Die Stimmung ist von Anfang an auf dem Siedepunkt, ein Zustand, der sich während des gesamten Auftritts bei erstklassigem Sound nicht mehr ändert.

Leider ist die Halle etwas dünn mit Publikum besetzt, Werbung im Sinne von Bekanntmachung einer Veranstaltung ist eben doch ein nicht zu unterschätzender Faktor für eine volle Hütte. Siehe Handbuch für Veranstalter, Kleines 1 x 1, Abschnitt „So kompensiere ich die Gage ohne schlaflose Nächte“.

Die ca. 400 bis 500 Anwesenden strapazieren dessen ungeachtet lautstark ihre Stimmbänder, geforderte Zugaben werden wie üblich galant generös gegeben, neue Fans sind gewonnen.

Der spätere Abstecher ins Saarbrücker „Nachtleben“ erweist sich als wenig prickelnd. Ein gehöriges Gebündel Gips gesichtiger Gesellen und arg aufgetakelte Wesen ohne wahrhaft weiblich anmutende Ausstrahlung vor der Tür lassen uns den empfohlenen Club dann gar nicht erst betreten. Hätte auch nicht gepaßt. Die nach außen dringende Beschallung erweist sich eher als akustische Belästigung plastikanter Art, außerdem liegt ein unterschwelliges Aggressionspotential in der Luft, daß keiner von unserem ansehnlichen Mob auch nur annähernd braucht, erst recht nicht zum Profilieren. Eine Landschaft in Moll eben. Danke für Nichts und ab ins Hotel.

Teile der BOSC und auch ORR Gemeinde nächtigen hier ebenfalls, ausreichend Masse Mensch genehmer Prägung für ein geselliges Beisammensein ist allemal vorhanden.

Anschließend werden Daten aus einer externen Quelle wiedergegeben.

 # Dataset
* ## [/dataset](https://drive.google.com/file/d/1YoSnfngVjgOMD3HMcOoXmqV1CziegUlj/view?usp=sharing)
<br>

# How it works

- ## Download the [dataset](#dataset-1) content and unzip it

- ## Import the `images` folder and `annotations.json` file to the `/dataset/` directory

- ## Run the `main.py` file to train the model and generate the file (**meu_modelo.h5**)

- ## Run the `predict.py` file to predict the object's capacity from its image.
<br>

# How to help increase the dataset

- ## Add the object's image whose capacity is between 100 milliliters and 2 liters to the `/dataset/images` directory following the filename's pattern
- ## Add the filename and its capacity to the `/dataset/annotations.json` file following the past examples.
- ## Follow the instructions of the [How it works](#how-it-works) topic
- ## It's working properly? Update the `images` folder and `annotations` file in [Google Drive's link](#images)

Frühstück ist trotz aller verbaler Bemühungen des Veranstalters nur bis 9 Uhr, also kurz nach Mitternacht möglich. Ein derartig massiver Verstoß gegen die Genfer Konventionen läßt nur EINE strategisches Reaktion zu: BOckiges Verschlafen aus Prinzip. Gefrühstückt wird woanders.

Erste Anlaufstelle außerhalb SB ist der seinerzeit nach einem Gynäkologenkongreß benannte Ort „Scheid“. Die dortige Brunchbude ist jedoch geschlossen. Im „Shell Shop“ der nebenan gelegenen Tanke preist ein wohlbeleibter Herr freundlich sein nicht vorhandenes Sortiment an. Absolut rein gar nichts für eine erste dezente Magenerheiterung ist hier zu erstehen.

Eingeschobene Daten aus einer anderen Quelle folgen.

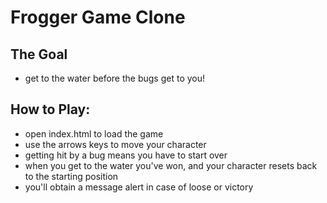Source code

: # Frogger Game Clone

## The Goal
  - get to the water before the bugs get to you!
  
## How to Play:
  - open index.html to load the game
  - use the arrows keys to move your character
  - getting hit by a bug means you have to start over
  - when you get to the water you've won, and your character
	  resets back to the starting position
  - you'll obtain a message alert in case of loose or victory    
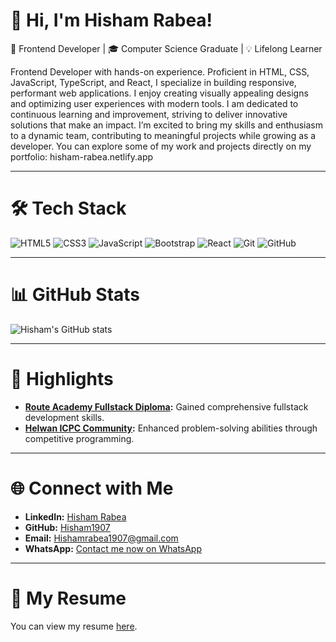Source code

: 
# 👋 Hi, I'm Hisham Rabea!

🎨 Frontend Developer | 🎓 Computer Science Graduate | 💡 Lifelong Learner

Frontend Developer with hands-on experience. Proficient in HTML, CSS, JavaScript, TypeScript, and React, I specialize in
building responsive, performant web applications. I enjoy creating visually appealing designs and optimizing user
experiences with modern tools. I am dedicated to continuous learning and improvement, striving to deliver innovative
solutions that make an impact. I’m excited to bring my skills and enthusiasm to a dynamic team, contributing to
meaningful projects while growing as a developer.
You can explore some of my work and projects directly on my portfolio: hisham-rabea.netlify.app

---

# 🛠️ Tech Stack

![HTML5](https://img.shields.io/badge/html5-%23E34F26.svg?style=for-the-badge&logo=html5&logoColor=white)
![CSS3](https://img.shields.io/badge/css3-%231572B6.svg?style=for-the-badge&logo=css3&logoColor=white)
![JavaScript](https://img.shields.io/badge/javascript-%23323330.svg?style=for-the-badge&logo=javascript&logoColor=%23F7DF1E)
![Bootstrap](https://img.shields.io/badge/bootstrap-%23563D7C.svg?style=for-the-badge&logo=bootstrap&logoColor=white)
![React](https://img.shields.io/badge/react-%2320232a.svg?style=for-the-badge&logo=react&logoColor=%2361DAFB)
![Git](https://img.shields.io/badge/git-%23F05032.svg?style=for-the-badge&logo=git&logoColor=white)
![GitHub](https://img.shields.io/badge/github-%2312100E.svg?style=for-the-badge&logo=github&logoColor=white)

---

# 📊 GitHub Stats

![Hisham's GitHub stats](https://github-readme-stats.vercel.app/api?username=Hisham1907&show_icons=true&theme=radical)

---
# 🏅 Highlights

- **[Route Academy Fullstack Diploma](https://routeacademy.com):** Gained comprehensive fullstack development skills.
- **[Helwan ICPC Community](https://www.facebook.com/HelwanICPCCommunity):** Enhanced problem-solving abilities through competitive programming.

---

# 🌐 Connect with Me

- **LinkedIn:** [Hisham Rabea](https://www.linkedin.com/in/hisham-rabea-226866248)
- **GitHub:** [Hisham1907](https://github.com/Hisham1907)
- **Email:** [Hishamrabea1907@gmail.com](mailto:Hishamrabea1907@gmail.com)
- **WhatsApp:** [Contact me now on WhatsApp](https://wa.me/201060472366)

---

# 📄 My Resume

You can view my resume [here](https://drive.google.com/drive/folders/1QybiDUuVhq_a2FZBrJiLaojFhYmZ5mgU?usp=drive_link).
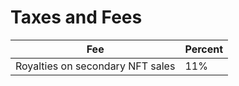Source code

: # Taxes and Fees

| Fee | Percent |
| -------------------------------- | --- |
| Royalties on secondary NFT sales                                 | 11%    |
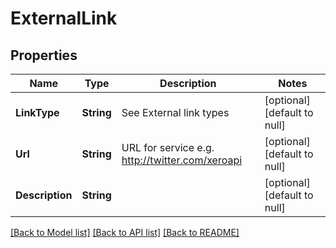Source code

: # ExternalLink
## Properties

| Name | Type | Description | Notes |
|------------ | ------------- | ------------- | -------------|
| **LinkType** | **String** | See External link types | [optional] [default to null] |
| **Url** | **String** | URL for service e.g. http://twitter.com/xeroapi | [optional] [default to null] |
| **Description** | **String** |  | [optional] [default to null] |

[[Back to Model list]](../README.md#documentation-for-models) [[Back to API list]](../README.md#documentation-for-api-endpoints) [[Back to README]](../README.md)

Außer der in Stanniol verpackten und darunter in ein eng anliegendes durchsichtiges Präservativ gequetschten, bundesweit geläufigen Industrie Aasstange in blasiger Wabbelteig Ummantelung. Brrr.., dann lieber hungern. Nicht mal eine Tageszeitung mit Fußballberichterstattung liegt vor. Scheid im Embargo, so´n Scheiß.

Wir haben dann doch noch überlebt. Selten werden Rühreier mit Rösties derartig intensiv herbeigesehnt begehrt. Das vormalige Knurren der Mägen weicht wieder dem sonoren Schnurren des Diesels für die endlosen, kommenden Stunden zwischen Stau und Hitze.

Bei allem Spaß für ca. 3 Stunden, 1400 KM (Unisono als Kotz Meilen tituliert) sind ´ne harte Nummer. Wir tragen uns mit dem Gedanken, zukünftig Fan-Kilometer zu versteigern. Als solidarische, Hinterteil schonende Aktion getreu des Mottos: Fanz retten die Ärsche der ENKELZ.